Dressing for self-expression and fearless confidence!
As the US election draws to a close, we are reminded that art, fashion and photography are mediums through with we can express the current political context of the world. As members of multicultural families in a country based on the innovation from all area of the globe, we decided to showcase our global muse Harini Madheswaran, who reminds us that although it isn’t always easy being a global citizen, the journey of challenge can inspire growth and confidence in us all. She is writer, nurse and advocate for Save the Children. If you need poetic inspiration or a virtual hug follow Harini @optimistpundit .
We all want to be that girl who sees the world with open eyes, fearlessly explores it, and challenges the state quo. Harini Madheswaran is that girl. Born and raised in Bangalore, Harini relocated to US when she was 8. We sat down to chat with this amazing young woman, who represents the spirit of strength, fearlessness and the positive face of modern America. As a person of great depth, she embodies our inspiration for how to dress for Fall – with a sense of global intelligence, mystery, and empowerment. As the she bravely waded deep into the cool blue waters of Lake Tahoe, and the light hit those stong cheekbones, we were captivated behind the camera by her intoxicating strength and magnetic presence that speaks volumed about the richness of her life experiences. She taught us that although there are challenges along the way, adapting to a new way of life and becoming a global citizen is not lonely, because ultimately connection teaches us that we are all human.

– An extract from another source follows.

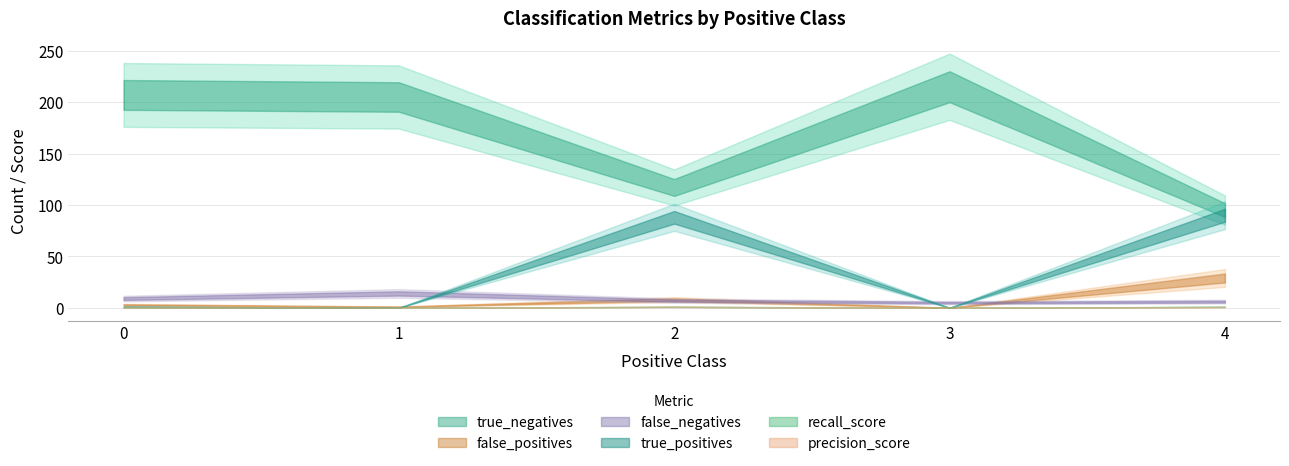

The false_positives series shows 29.0 at 4. True or false?

True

What is the most defining part of being a global citizen?
The best part of growing up in two different cultures is that it helped me be very open-minded. It has taught me that there is so much more to the world than what we are shown – whether it be on the news or what we are taught in school. The biggest part of being Indian that I hold dear is how big the term family can really be. It is a very community-oriented society—especially in the smaller cities and towns.
What was the hardest part of being a teenager in a new land?
When I first came here, I was still very much a child with all the childlike ideologies. I didn’t realize just how different I was until a couple years later when the other kids made me realize it. The hardest parts were definitely the teenage years when I struggled between being a “good Indian daughter” and fitting in with my peers at school. I never quite figured out the right balance but throughout those years, I got to know myself really well. I learnt my strengths and weaknesses and promised myself that each year after would be better. That determination to make something great of myself comes from my immigrant parents and the dreams that they came to this country with.
What advice do you have for other young girls and women struggling to assimilate into a new culture?
In more ways than one, it is much harder for girls to assimilate into a new culture than boys. In India, I was very outgoing and had many friends in school. When I came to this new country, it was the complete opposite. I spent countless days sitting by myself at lunch and trying to get the courage to make friends at recess. At the end of it all though, I knew it would get better and I had the power to make it better. We just have to keep believing in our own strength as women. Our parents and grandparents grew up closer to a time when women were constantly reminded of weaknesses that may have never existed. It is going to be a challenge and you will have many hard days and want to go back home but slowly and surely, you will step into yourself and conquer every fear you had and all the new fears you will gain from new experiences. You will come to love this new home as I have and continue leaving your own beautiful mark in YOUR country.